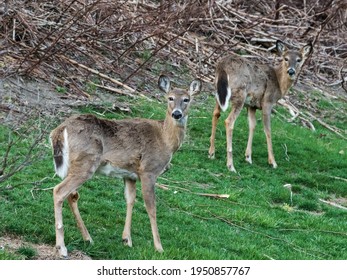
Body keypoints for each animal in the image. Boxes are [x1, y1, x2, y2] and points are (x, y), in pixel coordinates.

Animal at [49, 75, 201, 258]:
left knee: (72, 195)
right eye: (170, 98)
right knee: (59, 191)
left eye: (187, 99)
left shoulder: (130, 174)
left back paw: (88, 238)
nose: (177, 114)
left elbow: (130, 200)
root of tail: (60, 130)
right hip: (86, 163)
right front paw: (159, 247)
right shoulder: (149, 170)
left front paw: (126, 239)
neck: (165, 140)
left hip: (74, 165)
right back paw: (62, 247)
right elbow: (151, 207)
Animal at [208, 39, 314, 173]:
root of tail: (222, 66)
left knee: (216, 114)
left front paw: (248, 157)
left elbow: (252, 125)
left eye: (299, 60)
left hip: (218, 92)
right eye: (286, 58)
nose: (291, 71)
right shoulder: (267, 102)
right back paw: (231, 165)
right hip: (240, 94)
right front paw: (273, 162)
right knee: (229, 121)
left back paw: (211, 153)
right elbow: (268, 130)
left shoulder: (251, 105)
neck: (279, 83)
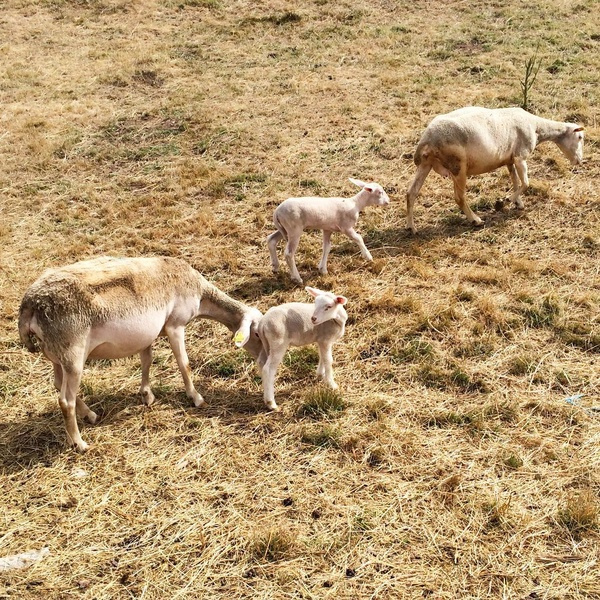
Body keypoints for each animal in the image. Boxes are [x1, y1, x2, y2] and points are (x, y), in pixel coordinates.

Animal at [18, 255, 262, 452]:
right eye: (258, 334)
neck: (201, 294)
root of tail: (29, 304)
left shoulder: (148, 334)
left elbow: (147, 360)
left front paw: (147, 395)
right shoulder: (175, 326)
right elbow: (184, 363)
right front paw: (197, 398)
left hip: (56, 354)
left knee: (58, 384)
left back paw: (90, 416)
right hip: (72, 352)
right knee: (65, 400)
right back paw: (79, 443)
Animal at [406, 106, 584, 233]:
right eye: (580, 137)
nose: (579, 161)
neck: (537, 127)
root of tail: (427, 139)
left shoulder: (510, 160)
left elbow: (515, 181)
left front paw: (518, 203)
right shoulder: (520, 156)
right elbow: (525, 183)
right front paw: (502, 202)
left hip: (426, 164)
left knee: (411, 192)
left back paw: (411, 227)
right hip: (458, 166)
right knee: (459, 197)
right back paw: (475, 220)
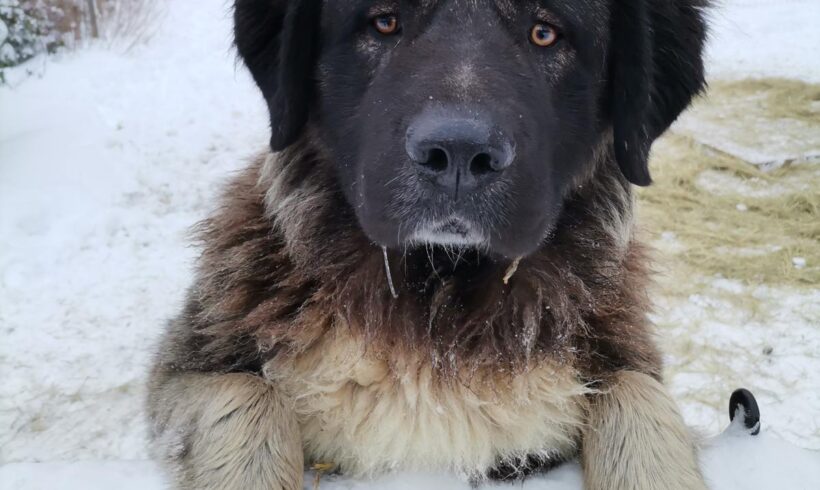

━━━━━━━━

*Exercise:*
Each line from the first line of the material above through the line containing "right shoulder: (520, 156)" is to be reproduced exactly, with both ends kept and pictures left out.

*Response box:*
Body keypoints for each animal in the image. Boxes are [x1, y1, x2, y2] and points are (x, y), in pixel coordinates.

Animal at [49, 75, 201, 258]:
left knee: (72, 195)
right eye: (170, 98)
right knee: (59, 191)
left eye: (187, 99)
left shoulder: (130, 174)
left back paw: (88, 238)
nose: (177, 114)
left elbow: (130, 200)
root of tail: (60, 130)
right hip: (86, 163)
right front paw: (159, 247)
right shoulder: (149, 170)
left front paw: (126, 239)
neck: (165, 140)
left hip: (74, 165)
right back paw: (62, 247)
right elbow: (151, 207)
Animal at [208, 39, 314, 173]:
root of tail: (222, 66)
left knee: (216, 114)
left front paw: (248, 157)
left elbow: (252, 125)
left eye: (299, 60)
left hip: (218, 92)
right eye: (286, 58)
nose: (291, 71)
right shoulder: (267, 102)
right back paw: (231, 165)
right hip: (240, 94)
right front paw: (273, 162)
right knee: (229, 121)
left back paw: (211, 153)
right elbow: (268, 130)
left shoulder: (251, 105)
neck: (279, 83)
Body keypoints for each animal in the image. Boxes are [x1, y1, x2, y2] and points are (x, y), in pixel coordinates.

Animal at [18, 255, 262, 452]:
right eye: (258, 334)
neck: (201, 294)
root of tail: (29, 304)
left shoulder: (148, 334)
left elbow: (147, 360)
left front paw: (147, 395)
right shoulder: (175, 326)
right elbow: (184, 363)
right front paw: (197, 398)
left hip: (56, 354)
left knee: (58, 384)
left back paw: (90, 416)
right hip: (72, 352)
right knee: (65, 400)
right back paw: (79, 443)
Animal at [406, 106, 584, 233]:
right eye: (580, 137)
nose: (579, 161)
neck: (537, 127)
root of tail: (427, 139)
left shoulder: (510, 160)
left elbow: (515, 181)
left front paw: (518, 203)
right shoulder: (520, 156)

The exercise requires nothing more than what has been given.